Judds to replace Rosie
http://dailynews.yahoo.com/h/eo/19991122/en/19991122119.html
Rosie Guns for Kmart
Those adorable Sesame Street characters that normally appear opposite talk-show host Rosie O’Donnell on her Kmart commercials need to start looking for another costar.
The Queen of Nice has decided to stop appearing in commercials for the superstore chain because of its pro-gun stance. She’s an outspoken anti-gun advocate amd Kmart is one of the nation’s biggest gun sellers.
“Rosie’s probably going to become more proactive in terms of gun control, so she didn’t want to put them in a difficult position,” says O’Donnell spokeswoman Lois Smith. “She’s doing commercials until Christmas. She’s still going to work with
them with philanthropic affairs, she’s just not going to do commercials.

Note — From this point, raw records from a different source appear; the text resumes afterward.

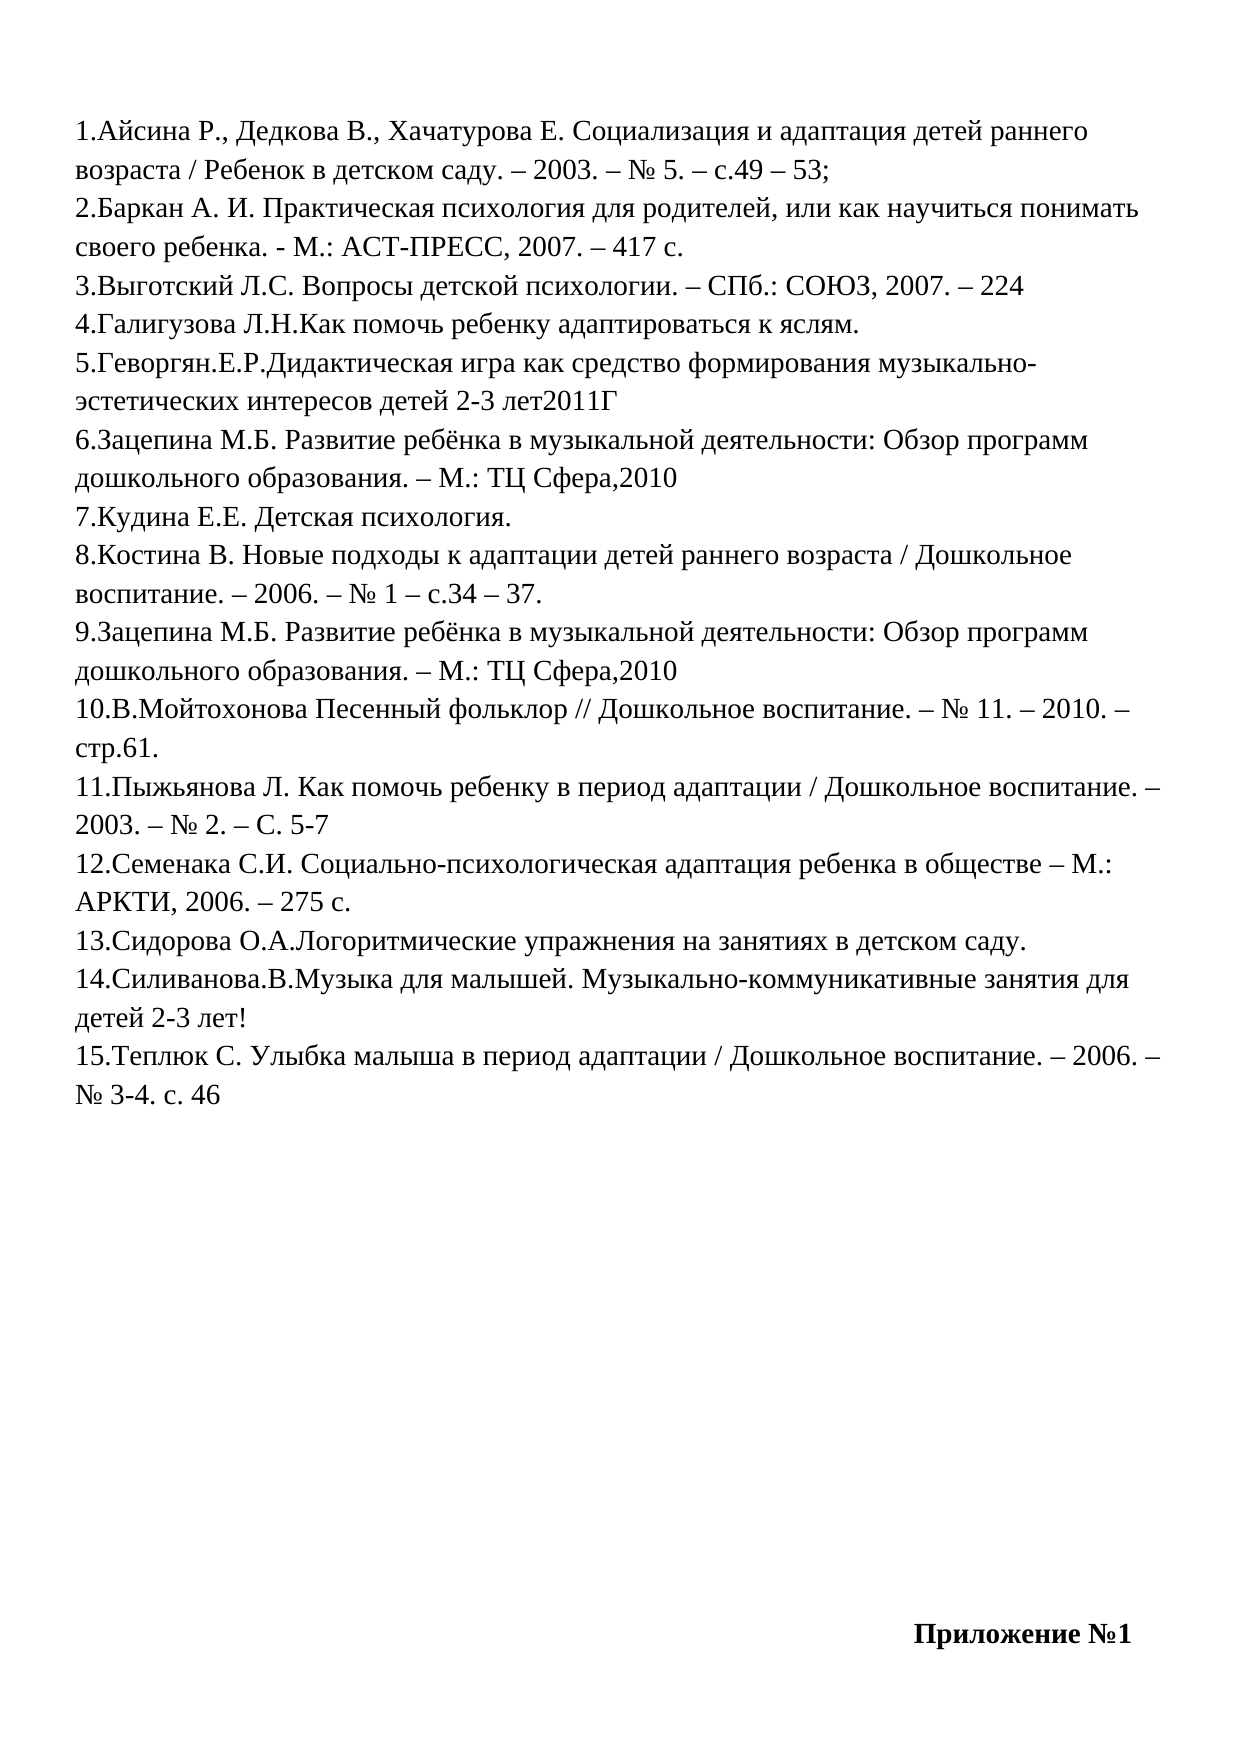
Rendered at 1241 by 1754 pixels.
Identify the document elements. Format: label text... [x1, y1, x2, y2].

text 12.Семенака С.И. Социально-психологическая адаптация ребенка в обществе – М.: АРКТИ, 2006. – 275 с. [75, 846, 1165, 918]
text 6.Зацепина М.Б. Развитие ребёнка в музыкальной деятельности: Обзор программ дошкольного образования. – М.: ТЦ Сфера,2010 [75, 422, 1165, 494]
text 9.Зацепина М.Б. Развитие ребёнка в музыкальной деятельности: Обзор программ дошкольного образования. – М.: ТЦ Сфера,2010 [75, 614, 1165, 687]
text 10.В.Мойтохонова Песенный фольклор // Дошкольное воспитание. – № 11. – 2010. – стр.61. 11.Пыжьянова Л. Как помочь ребенку в период адаптации / Дошкольное воспитание. – 2003. – № 2. – С. 5-7 [75, 692, 1165, 841]
text 2.Баркан А. И. Практическая психология для родителей, или как научиться понимать своего ребенка. - М.: АСТ-ПРЕСС, 2007. – 417 с. [75, 191, 1165, 263]
text 3.Выготский Л.С. Вопросы детской психологии. – СПб.: СОЮЗ, 2007. – 224 [75, 268, 1165, 301]
text Приложение №1 [75, 1617, 1165, 1650]
text 15.Теплюк С. Улыбка малыша в период адаптации / Дошкольное воспитание. – 2006. – № 3-4. с. 46 [75, 1038, 1165, 1111]
text 7.Кудина Е.Е. Детская психология. [75, 499, 1165, 532]
text 14.Силиванова.В.Музыка для малышей. Музыкально-коммуникативные занятия для детей 2-3 лет! [75, 961, 1165, 1033]
text 13.Сидорова О.А.Логоритмические упражнения на занятиях в детском саду. [75, 923, 1165, 956]
text 4.Галигузова Л.Н.Как помочь ребенку адаптироваться к яслям. 5.Геворгян.Е.Р.Дидактическая игра как средство формирования музыкально-эстетических интересов детей 2-3 лет2011Г [75, 306, 1165, 417]
text 8.Костина В. Новые подходы к адаптации детей раннего возраста / Дошкольное воспитание. – 2006. – № 1 – c.34 – 37. [75, 537, 1165, 609]
text 1.Айсина Р., Дедкова В., Хачатурова Е. Социализация и адаптация детей раннего возраста / Ребенок в детском саду. – 2003. – № 5. – с.49 – 53; [75, 113, 1165, 186]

It was something that she thought about for a while and she just thought it was the right and fair thing to do.”
In spite of the split, Rosie’s camp swears the talk-show host and the chain are still buddies. “Rosie and Kmart are very close. They love each other,” insists Smith.
But Kmart was decidedly less enthusiastic. A company statment reads, “Kmart has enjoyed our highly successful advertising relationship with Rosie O’Donnell over the past five years.”
The credo also says the two parties “have mutually agreed that she will no longer appear in Kmart television commercials upon expiration of the current contract on December 31.”
However, according to the New York Daily News (which quoted an unnamed Kmart “insider”), Rosie was actually canned because of all the bad press her activism was bringing.
In any case, the two will still collaborate on O’Donnell’s For All Kids Foundations, however.
The timing of the split seems strange, considering the Emmy-winning host was being called out as a hypocrite months ago for attacking firearm supporters while being paid as a representative for a monster gun seller.
In May, O’Donnell attacked Magnum, P.I. alum Tom Selleck on her show for his pro-gun politics.
After several minutes of debating gun control, Selleck lost his patience, and asked Rosie, “Do you think it’s proper to have a debate about the NRA? I’m trying to be fair here. This is absurd. You’re calling me a spokesman for the NRA.” (The NRA ad campaign Selleck appeared in was sloganed, “I’m the NRA.”)
In Rosie’s place is the mother-daughter country duo, the Judds. The Kmart corporation says their “Changing for the Better” campaign will be the “centerpiece” of the upcoming millennium campaign.